Экспедиция идет к цели (Приключенческая повесть) - Колесникова Мария Васильевна. Страница 24
…В местах осыпей склоны гор были пересечены пегматитовыми жилами, в которых сверкали блестки золота и кристаллы оловянного камня. На дне каждого ручейка лежали тяжелые зернышки золота. Да, в котловине еще не ступала нога геолога. Тут можно сделать много важных и ценных открытий.
Узкие сумрачные ущелья, куда они въезжали на лошадях, неизменно заканчивались тупиками. Повсюду виднелись пещеры — целый пещерный город. Глухие, не ведущие никуда каньоны… Собственно, здесь была оконечность массива Гурбан-Сайхан, как бы южный отрог его — зубчатая стена, закрывающая выход в пустыню.

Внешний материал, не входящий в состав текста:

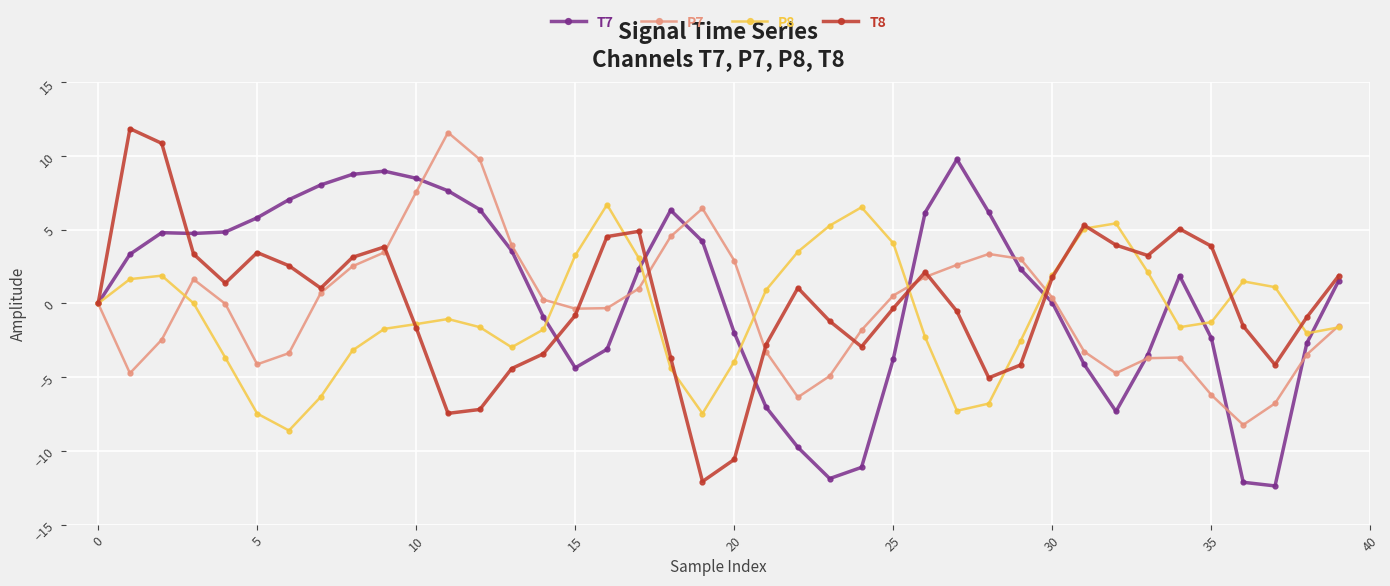

True or false: P7 has more than 2 interior local peaks.

True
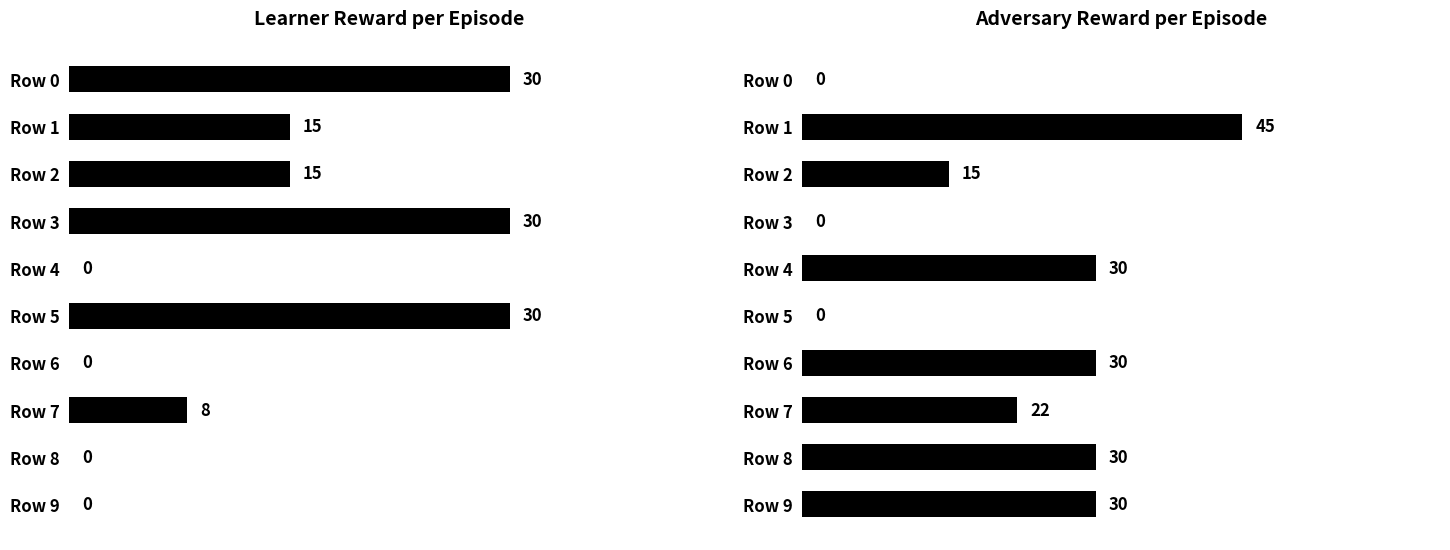

Is the value of learner reward at Row 4 greater than the value of adv reward at Row 8?

No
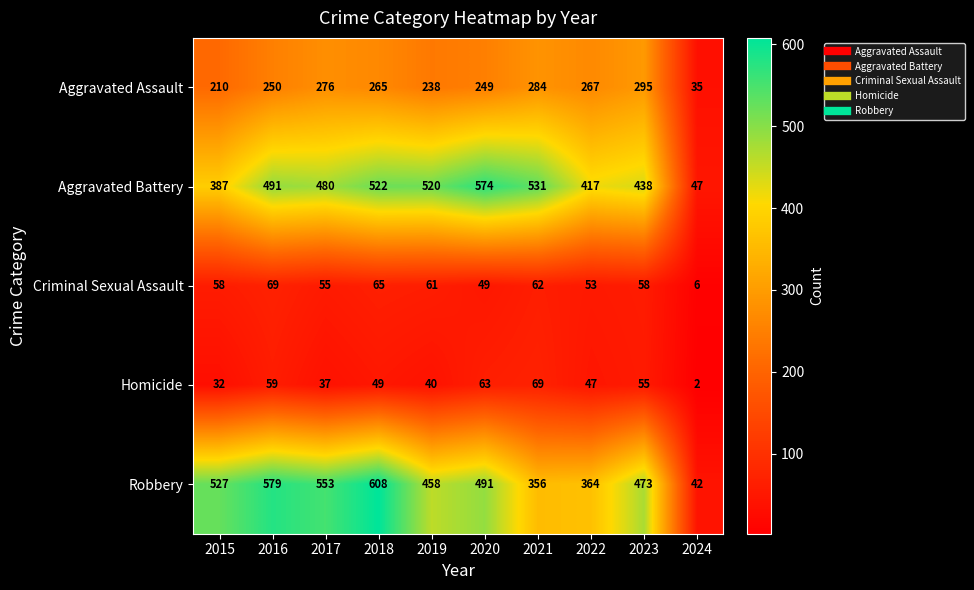

The value of Aggravated Battery at 2023 is 438. True or false?

True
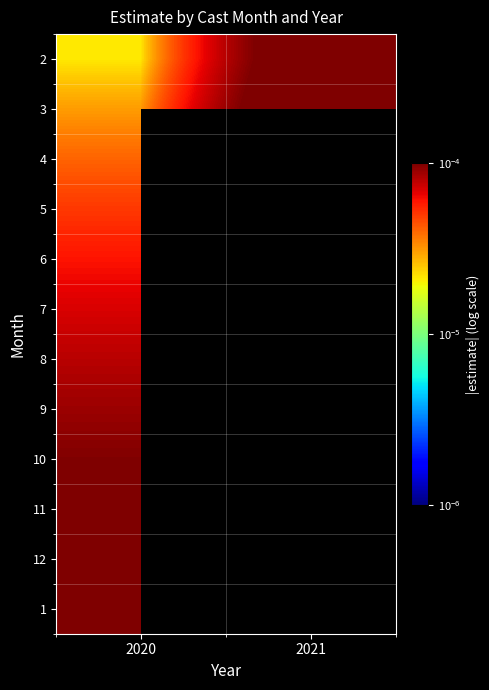

Between 2020 and 2021, which is larger?

2021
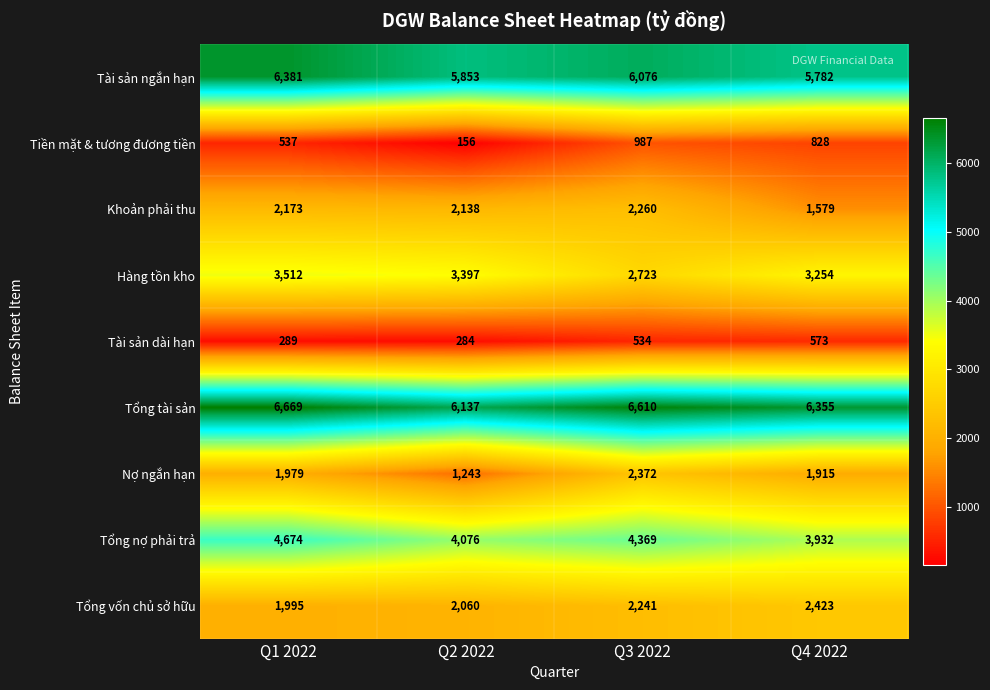

The Khoản phải thu series shows 1579 at Q4 2022. True or false?

True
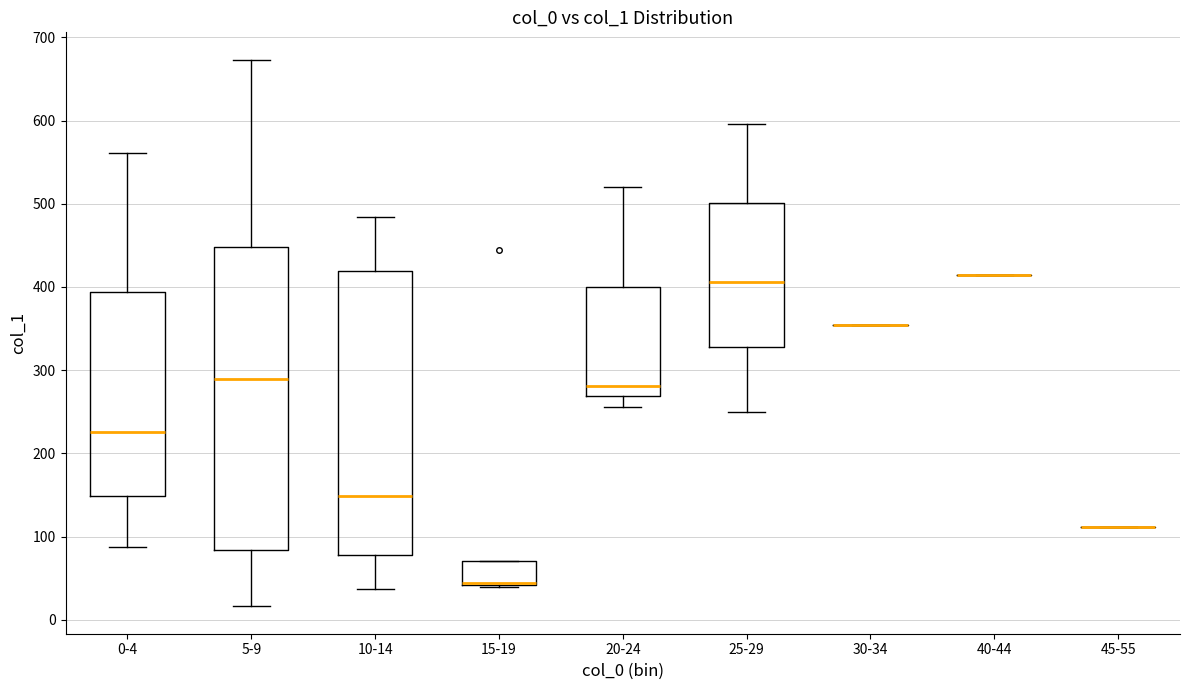

Where does the lower whisker of the box for 10-14 end on the y-axis? The values are not printed on the chart, so give them approximately, as read against the axis.

40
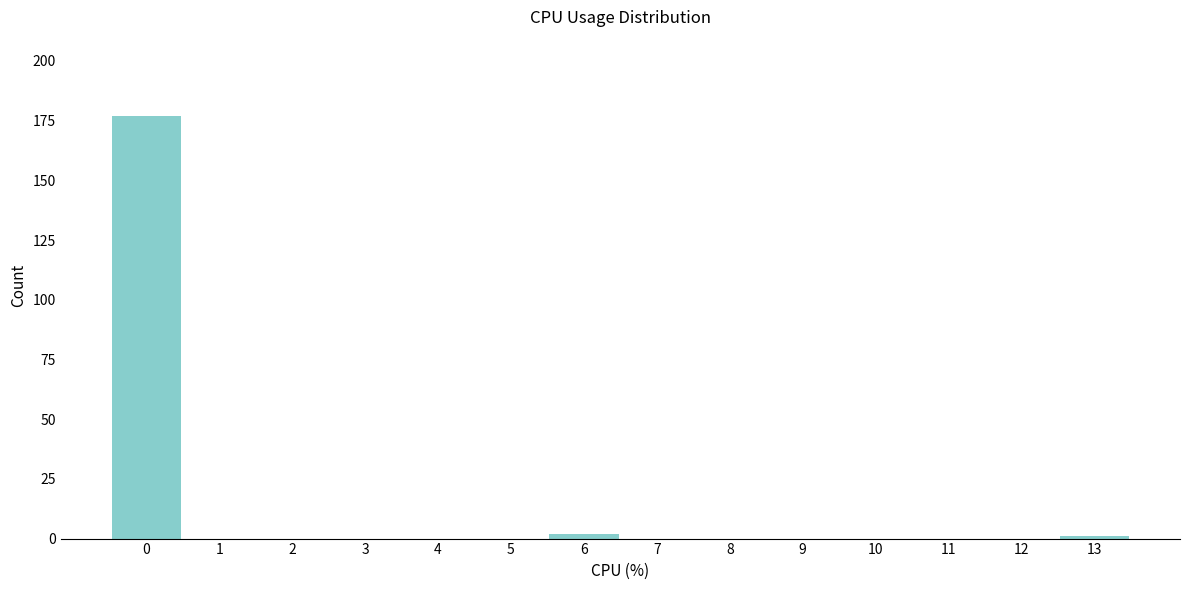

Reading left to right, list every bar in this chart as the range it spans on the x-axis followed by its height. The values are not printed on the chart, so give them approximately, as read against the axis.

-0.5 to 0.5: 175
0.5 to 1.5: 0
1.5 to 2.5: 0
2.5 to 3.5: 0
3.5 to 4.5: 0
4.5 to 5.5: 0
5.5 to 6.5: under 5
6.5 to 7.5: 0
7.5 to 8.5: 0
8.5 to 9.5: 0
9.5 to 10.5: 0
10.5 to 11.5: 0
11.5 to 12.5: 0
12.5 to 13.5: under 5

…Ущелье вело на юг. Оно было настолько узким, что две лошади в ряд едва могли протиснуться. И забрели-то сюда так, на всякий случай. Сверху, из-за камней мог напасть барс: барсы здесь водились в изобилии и они постоянно выслеживали человека, нападали на скот. Их не раз отгонял Тумурбатор выстрелами.
Шелестела галька под копытами лошадей. На минуту остановились перед огромным камнем, словно бы вделанным в скалу. Камень чем-то привлек внимание Александра: на нем были тибетские письмена, но не заклинание «Ом мани падме хум», а что-то другое.
— Что здесь написано? — спросил Пушкарев у Цокто.
— Откуда мне знать? Какая-нибудь молитва.
— А я знаю, — пошутил Пушкарев. — Здесь вход в «державу света» Шамбалу. Вход по пропускам.
Они двинулись дальше. Узкое ущелье постепенно расширилось. Они даже не поняли сперва, что произошло: горячий ветер обдал их с ног до головы, и вместо привычных красных и фиолетово-серых обрывов они увидели плоскую черную равнину, усыпанную сверкающей галькой.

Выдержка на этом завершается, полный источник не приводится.